(DATASET RECORDS)
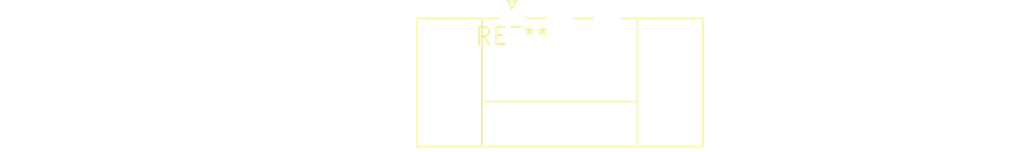
<source format=kicad_pcb>
(kicad_pcb (version 20240108) (generator pcbnew)

  (general
    (thickness 1.6)
  )

  (paper "A4")
  (layers
    (0 "F.Cu" signal)
    (31 "B.Cu" signal)
    (32 "B.Adhes" user "B.Adhesive")
    (33 "F.Adhes" user "F.Adhesive")
    (34 "B.Paste" user)
    (35 "F.Paste" user)
    (36 "B.SilkS" user "B.Silkscreen")
    (37 "F.SilkS" user "F.Silkscreen")
    (38 "B.Mask" user)
    (39 "F.Mask" user)
    (40 "Dwgs.User" user "User.Drawings")
    (41 "Cmts.User" user "User.Comments")
    (42 "Eco1.User" user "User.Eco1")
    (43 "Eco2.User" user "User.Eco2")
    (44 "Edge.Cuts" user)
    (45 "Margin" user)
    (46 "B.CrtYd" user "B.Courtyard")
    (47 "F.CrtYd" user "F.Courtyard")
    (48 "B.Fab" user)
    (49 "F.Fab" user)
    (50 "User.1" user)
    (51 "User.2" user)
    (52 "User.3" user)
    (53 "User.4" user)
    (54 "User.5" user)
    (55 "User.6" user)
    (56 "User.7" user)
    (57 "User.8" user)
    (58 "User.9" user)
  )

  (setup
    (pad_to_mask_clearance 0)
    (pcbplotparams
      (layerselection 0x00010fc_ffffffff)
      (plot_on_all_layers_selection 0x0000000_00000000)
      (disableapertmacros false)
      (usegerberextensions false)
      (usegerberattributes false)
      (usegerberadvancedattributes false)
      (creategerberjobfile false)
      (dashed_line_dash_ratio 12.000000)
      (dashed_line_gap_ratio 3.000000)
      (svgprecision 4)
      (plotframeref false)
      (viasonmask false)
      (mode 1)
      (useauxorigin false)
      (hpglpennumber 1)
      (hpglpenspeed 20)
      (hpglpendiameter 15.000000)
      (dxfpolygonmode false)
      (dxfimperialunits false)
      (dxfusepcbnewfont false)
      (psnegative false)
      (psa4output false)
      (plotreference false)
      (plotvalue false)
      (plotinvisibletext false)
      (sketchpadsonfab false)
      (subtractmaskfromsilk false)
      (outputformat 1)
      (mirror false)
      (drillshape 1)
      (scaleselection 1)
      (outputdirectory "")
    )
  )

  (net 0 "")

  (footprint "PhoenixContact_MC_1,5_3-GF-3.5_1x03_P3.50mm_Horizontal_ThreadedFlange" (layer "F.Cu") (at 0 0))

)

</source>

(TASK ITEM)
When copying the records above, please match them exactly but leave out all pictures.

(OUTPUT FOR THIS EXERCISE)
<source format=kicad_pcb>
(kicad_pcb (version 20240108) (generator pcbnew)

  (general
    (thickness 1.6)
  )

  (paper "A4")
  (layers
    (0 "F.Cu" signal)
    (31 "B.Cu" signal)
    (32 "B.Adhes" user "B.Adhesive")
    (33 "F.Adhes" user "F.Adhesive")
    (34 "B.Paste" user)
    (35 "F.Paste" user)
    (36 "B.SilkS" user "B.Silkscreen")
    (37 "F.SilkS" user "F.Silkscreen")
    (38 "B.Mask" user)
    (39 "F.Mask" user)
    (40 "Dwgs.User" user "User.Drawings")
    (41 "Cmts.User" user "User.Comments")
    (42 "Eco1.User" user "User.Eco1")
    (43 "Eco2.User" user "User.Eco2")
    (44 "Edge.Cuts" user)
    (45 "Margin" user)
    (46 "B.CrtYd" user "B.Courtyard")
    (47 "F.CrtYd" user "F.Courtyard")
    (48 "B.Fab" user)
    (49 "F.Fab" user)
    (50 "User.1" user)
    (51 "User.2" user)
    (52 "User.3" user)
    (53 "User.4" user)
    (54 "User.5" user)
    (55 "User.6" user)
    (56 "User.7" user)
    (57 "User.8" user)
    (58 "User.9" user)
  )

  (setup
    (pad_to_mask_clearance 0)
    (pcbplotparams
      (layerselection 0x00010fc_ffffffff)
      (plot_on_all_layers_selection 0x0000000_00000000)
      (disableapertmacros false)
      (usegerberextensions false)
      (usegerberattributes false)
      (usegerberadvancedattributes false)
      (creategerberjobfile false)
      (dashed_line_dash_ratio 12.000000)
      (dashed_line_gap_ratio 3.000000)
      (svgprecision 4)
      (plotframeref false)
      (viasonmask false)
      (mode 1)
      (useauxorigin false)
      (hpglpennumber 1)
      (hpglpenspeed 20)
      (hpglpendiameter 15.000000)
      (dxfpolygonmode false)
      (dxfimperialunits false)
      (dxfusepcbnewfont false)
      (psnegative false)
      (psa4output false)
      (plotreference false)
      (plotvalue false)
      (plotinvisibletext false)
      (sketchpadsonfab false)
      (subtractmaskfromsilk false)
      (outputformat 1)
      (mirror false)
      (drillshape 1)
      (scaleselection 1)
      (outputdirectory "")
    )
  )

  (net 0 "")

  (footprint "PhoenixContact_MC_1,5_3-GF-3.5_1x03_P3.50mm_Horizontal_ThreadedFlange" (layer "F.Cu") (at 0 0))

)

</source>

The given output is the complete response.